Daniel Brizuela

Personal information
- Full name: Claudio Daniel Brizuela
- Date of birth: 30 August 1968 (age 56)
- Place of birth: Buenos Aires, Argentina
- Height: 1.70 m (5 ft 7 in)
- Position(s): Forward

Senior career*
- Years: Team / Apps / (Gls)
- 1989: Atlanta
- 1990–1991: Mérida
- 1992: Valdez / 10 / (1)
- 1992–1993: Atlante / 12 / (1)
- 1993–1994: Deportes Concepción
- 1994–1995: Celaya
- 1996–1997: Deportivo Morón / 2 / (0)
- 1997–1998: Deportivo Italchacao
- 1998–1999: Alacranes de Durango / 8 / (0)
- 2000–2001: Jorge Wilstermann
- 2002–2003: Tauro

Managerial career
- 2006: Boca Juniors (youth)
- 2006–2007: Barracas Bolívar
- 2008: Celaya
- 2023: Palmaflor del Trópico

= Daniel Brizuela (footballer) =

Argentine footballer

Claudio Daniel Brizuela (born 30 August 1968) is an Argentine football manager and former player who played as a forward.

==Career==
Brizuela played for clubs of Argentina, Chile, México, Bolivia, Ecuador, Venezuela and Panamá. After retiring, he worked as a sporting director at Deportivo Merlo during the 2005–06 season, before being a manager of Sportivo Barracas in 2006.
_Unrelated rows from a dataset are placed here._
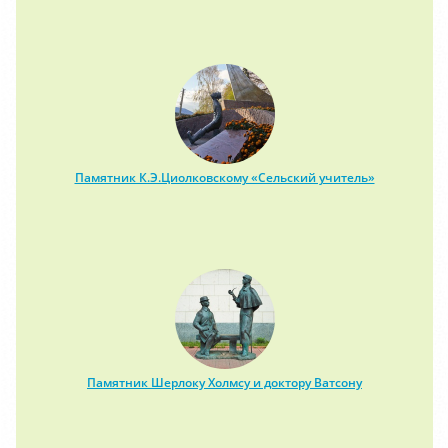
Памятник К.Э.Циолковскому «Сельский учитель»
Памятник Шерлоку Холмсу и доктору Ватсону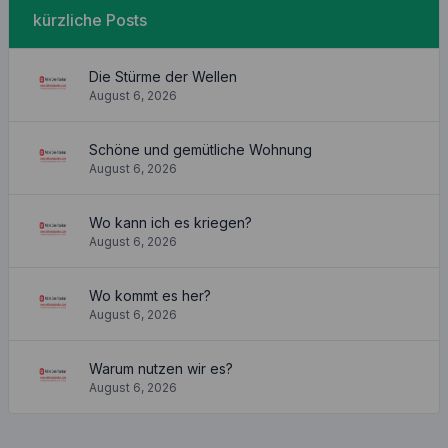
kürzliche Posts
Die Stürme der Wellen
August 6, 2026
Schöne und gemütliche Wohnung
August 6, 2026
Wo kann ich es kriegen?
August 6, 2026
Wo kommt es her?
August 6, 2026
Warum nutzen wir es?
August 6, 2026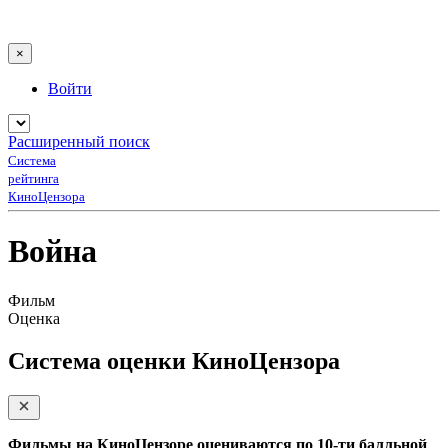
×
Войти
Расширенный поиск
Система
рейтинга
КиноЦензора
Война
Фильм
Оценка
Система оценки КиноЦензора
Фильмы на КиноЦензоре оцениваются по 10-ти балльной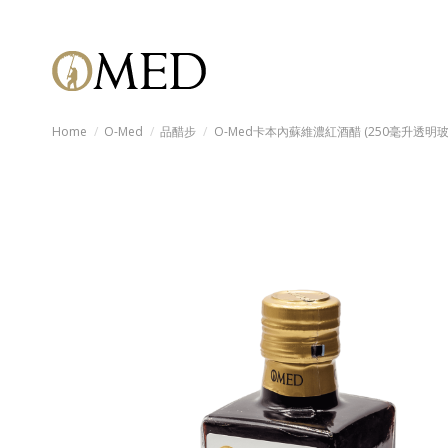
Home
O-Med
品醋步
O-Med卡本內蘇維濃紅酒醋 (250毫升透明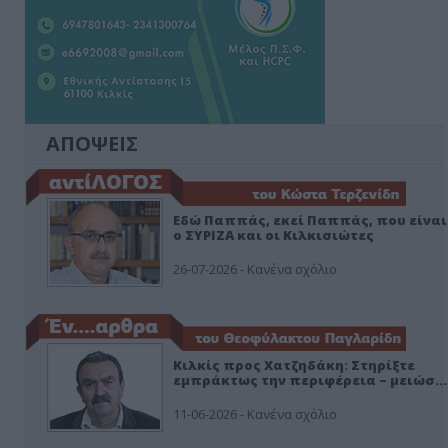
ΑΠΟΨΕΙΣ
Εδώ Παππάς, εκεί Παππάς, που είναι
ο ΣΥΡΙΖΑ και οι Κιλκισιώτες
26-07-2026 - Κανένα σχόλιο
Κιλκίς προς Χατζηδάκη: Στηρίξτε
εμπράκτως την περιφέρεια – μειώσ…
11-06-2026 - Κανένα σχόλιο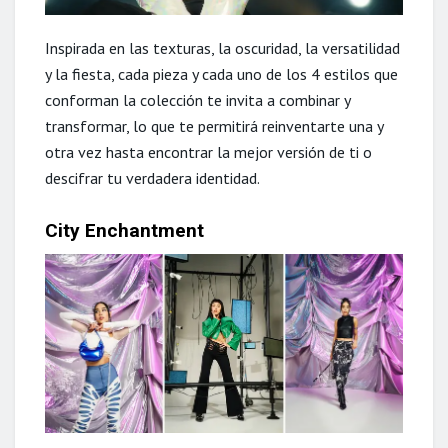
Inspirada en las texturas, la oscuridad, la versatilidad
y la fiesta, cada pieza y cada uno de los 4 estilos que
conforman la colección te invita a combinar y
transformar, lo que te permitirá reinventarte una y
otra vez hasta encontrar la mejor versión de ti o
descifrar tu verdadera identidad.
City Enchantment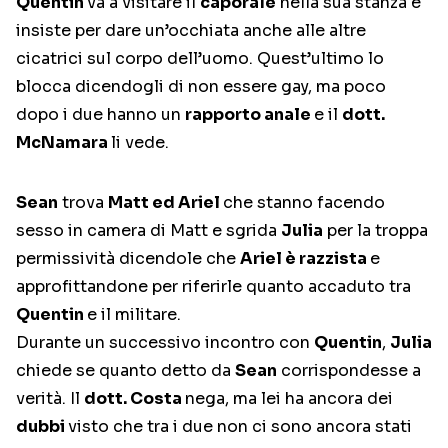
Quentin
va a visitare il
caporale
nella sua stanza e
insiste per dare un’occhiata anche alle altre
cicatrici sul corpo dell’uomo. Quest’ultimo lo
blocca dicendogli di non essere gay, ma poco
dopo i due hanno un
rapporto anale
e il
dott.
McNamara
li vede.
Sean
trova
Matt ed Ariel
che stanno facendo
sesso in camera di Matt e sgrida
Julia
per la troppa
permissività dicendole che
Ariel è razzista
e
approfittandone per riferirle quanto accaduto tra
Quentin
e il militare.
Durante un successivo incontro con
Quentin
,
Julia
chiede se quanto detto da
Sean
corrispondesse a
verità. Il
dott. Costa
nega, ma lei ha ancora dei
dubbi
visto che tra i due non ci sono ancora stati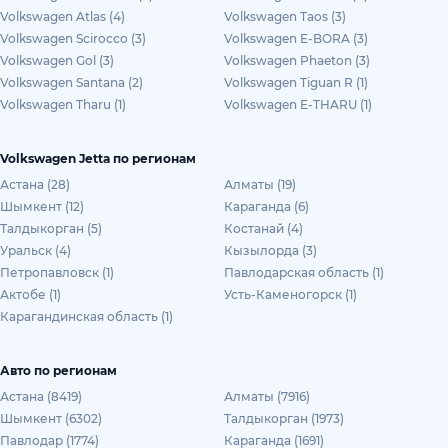
Volkswagen Atlas (4)
Volkswagen Taos (3)
Volkswagen Scirocco (3)
Volkswagen E-BORA (3)
Volkswagen Gol (3)
Volkswagen Phaeton (3)
Volkswagen Santana (2)
Volkswagen Tiguan R (1)
Volkswagen Tharu (1)
Volkswagen E-THARU (1)
Volkswagen Jetta по регионам
Астана (28)
Алматы (19)
Шымкент (12)
Караганда (6)
Талдыкорган (5)
Костанай (4)
Уральск (4)
Кызылорда (3)
Петропавловск (1)
Павлодарская область (1)
Актобе (1)
Усть-Каменогорск (1)
Карагандинская область (1)
Авто по регионам
Астана (8419)
Алматы (7916)
Шымкент (6302)
Талдыкорган (1973)
Павлодар (1774)
Караганда (1691)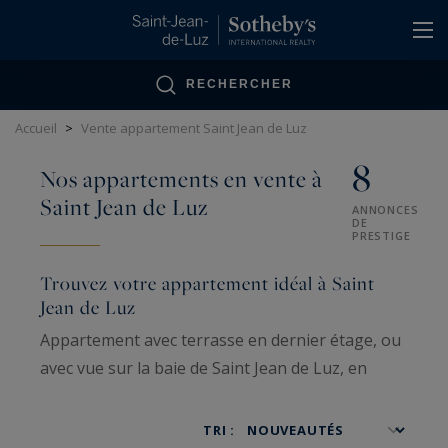
Panneau de gestion des cookies
RECHERCHER
Accueil
>
Vente appartement Saint Jean de Luz
8
Nos appartements en vente à
Saint Jean de Luz
ANNONCES
DE
PRESTIGE
Trouvez votre appartement idéal à Saint
Jean de Luz
Appartement avec terrasse en dernier étage, ou
avec vue sur la baie de Saint Jean de Luz, en
coeur de ville, découvrez notre sélection
d'appartements à vendre à Saint Jean de Luz.
TRI :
Brizuela was later a youth coordinator at Atlas, and subsequently worked as a sporting manager at Olmedo in 2010. He returned to his home country with Racing Club in the following year, as a technical secretary.

Brizuela left Racing in the end of 2012, and joined San Lorenzo's intake area in the following year. He was also a director of Udinese's project in Argentina in 2014, and worked at Rosario Central in 2015, also in the intake area.

In 2022, after six years at River Plate's intake area, Brizuela joined José Pékerman's staff at the Venezuela national team, as a head scout. In December of that year, he returned to managerial duties after taking over Palmaflor del Trópico in Bolivia.

On 7 May 2023, Brizuela resigned from Palmaflor.